Dear Frank
The reason I use this odd style is because the program involved is part of a suite of numerical programs which were originally written using Suns Pascal compiler. It was then ported to Decs Pascal, then finally to gpc. The original code used this style of modules and global variables (actually there are only 2 if I remember correctly) and both Sun and Dec pascal support this style. gpc almost does :) or did. I can't change the program code because lots of user models have been written against this and they would stop compiling if I changed something like this.
Can anyone suggest a workaround ? Thanks again
Ian
On Friday 18 May 2001 17:06, you wrote:
Ian Thurlbeck wrote:
After 2 years of using gpc I thought I'd better update to a newer release, so I have installed gcc-2.95.3 and gpc-20010512.
It appears than an old bug has resurfaced. A global variable declared in a module is not initialised properly.
The following code does NOT print out the string 'OK':
-------main.h------------ var s: string(40); external;
procedure print_globals; external;
-------main.p------------ program main(input,output);
#include "main.h"
begin s:='OK'; print_globals; end.
-------lib.p------------- module lib(input,output);
#include "main.h"
var s:string(40);
procedure print_globals; begin writeln(s); end;
end.
Compile with 'gpc -o main main.p lib.p'
If you move the declaration of string 's' from lib.p to main.p it works.
This was fixed about 2 years ago (by Peter I think) but it seems to have gotten un-fixed.
Yes, it was "un-fixed" indeed, to fix other, more important (IMHO) bugs.

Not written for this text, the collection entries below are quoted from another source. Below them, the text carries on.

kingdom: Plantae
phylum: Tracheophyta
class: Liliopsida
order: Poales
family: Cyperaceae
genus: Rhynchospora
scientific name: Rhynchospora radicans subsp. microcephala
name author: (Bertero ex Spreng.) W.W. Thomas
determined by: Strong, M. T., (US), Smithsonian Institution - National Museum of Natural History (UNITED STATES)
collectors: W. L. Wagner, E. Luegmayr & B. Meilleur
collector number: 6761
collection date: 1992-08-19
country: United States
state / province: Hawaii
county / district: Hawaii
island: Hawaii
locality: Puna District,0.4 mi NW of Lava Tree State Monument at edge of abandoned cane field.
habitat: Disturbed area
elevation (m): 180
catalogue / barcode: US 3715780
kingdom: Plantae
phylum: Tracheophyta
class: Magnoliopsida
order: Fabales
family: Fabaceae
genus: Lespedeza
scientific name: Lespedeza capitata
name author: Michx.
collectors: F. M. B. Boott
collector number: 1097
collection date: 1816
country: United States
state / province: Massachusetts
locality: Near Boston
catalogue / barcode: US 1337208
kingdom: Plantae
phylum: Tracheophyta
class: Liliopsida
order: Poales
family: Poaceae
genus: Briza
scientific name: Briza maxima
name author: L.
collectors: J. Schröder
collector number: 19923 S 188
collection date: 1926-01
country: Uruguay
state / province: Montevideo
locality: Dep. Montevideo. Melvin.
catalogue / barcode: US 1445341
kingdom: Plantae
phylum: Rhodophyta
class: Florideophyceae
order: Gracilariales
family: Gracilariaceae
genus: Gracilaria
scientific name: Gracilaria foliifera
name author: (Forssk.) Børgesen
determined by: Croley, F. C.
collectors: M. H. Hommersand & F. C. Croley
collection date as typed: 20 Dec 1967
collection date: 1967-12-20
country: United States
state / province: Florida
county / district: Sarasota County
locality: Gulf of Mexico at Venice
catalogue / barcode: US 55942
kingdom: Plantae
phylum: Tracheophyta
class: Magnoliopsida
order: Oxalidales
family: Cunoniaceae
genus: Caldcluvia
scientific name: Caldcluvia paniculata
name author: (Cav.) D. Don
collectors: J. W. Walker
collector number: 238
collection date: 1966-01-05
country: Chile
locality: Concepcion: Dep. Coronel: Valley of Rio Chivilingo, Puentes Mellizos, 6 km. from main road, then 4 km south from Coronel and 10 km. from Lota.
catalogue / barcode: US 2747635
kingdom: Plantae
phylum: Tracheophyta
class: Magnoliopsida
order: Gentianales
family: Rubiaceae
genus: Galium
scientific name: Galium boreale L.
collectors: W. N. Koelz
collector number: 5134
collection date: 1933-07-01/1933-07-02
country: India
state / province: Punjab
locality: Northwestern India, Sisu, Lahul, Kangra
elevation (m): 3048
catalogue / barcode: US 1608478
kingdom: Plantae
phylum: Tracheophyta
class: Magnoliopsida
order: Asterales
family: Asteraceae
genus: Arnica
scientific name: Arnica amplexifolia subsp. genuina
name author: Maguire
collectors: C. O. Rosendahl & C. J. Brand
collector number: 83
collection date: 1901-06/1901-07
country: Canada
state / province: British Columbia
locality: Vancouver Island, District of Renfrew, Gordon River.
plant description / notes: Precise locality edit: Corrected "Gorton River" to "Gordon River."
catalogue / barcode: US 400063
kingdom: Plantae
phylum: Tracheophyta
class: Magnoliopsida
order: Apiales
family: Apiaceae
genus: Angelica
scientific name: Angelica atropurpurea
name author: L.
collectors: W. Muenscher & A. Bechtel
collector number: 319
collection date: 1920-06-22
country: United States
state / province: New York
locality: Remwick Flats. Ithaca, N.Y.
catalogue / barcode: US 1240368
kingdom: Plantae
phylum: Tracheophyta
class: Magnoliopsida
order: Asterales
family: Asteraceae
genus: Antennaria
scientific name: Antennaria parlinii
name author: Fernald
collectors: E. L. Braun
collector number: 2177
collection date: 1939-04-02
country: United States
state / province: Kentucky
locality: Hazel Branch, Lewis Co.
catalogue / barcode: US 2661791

The problem is that you use the module in a quite strange (C-ish) way rather than the normal EP `imports' or perhaps the BP `uses'.
GPC generates initialization code for the module which sets the string. But how should the main program know that it should call this initializer? All it sees is an external declaration of a variable -- and normally, it must not initialize external variables because they "belong" to another module (or similar).
The way it was done before is to have the initializers called via some linker hack. This had a number of problems: It didn't work at all on some systems (e.g. IRIX, and anything that does not use GNU ld, IIRC), and even where it did, the order of initializers run was "undefined" or at least not always right which caused problems if the initializer code of one module relied on that of another one already having been run. There may have been more problems ...
So we changed this so the initializers are now called normally from the program and/or the using/importing module/unit's initializers. This works well -- as long as the program/module/unit knows which initializers to call, i.e. not in your case.
I'm not sure why you do it like this -- perhaps it's just a relic from ancient times when GPC didn't know about importing interfaces. In this case, I'd suggest to get rid of it.
Otherwise, any ideas for fixing this are welcome.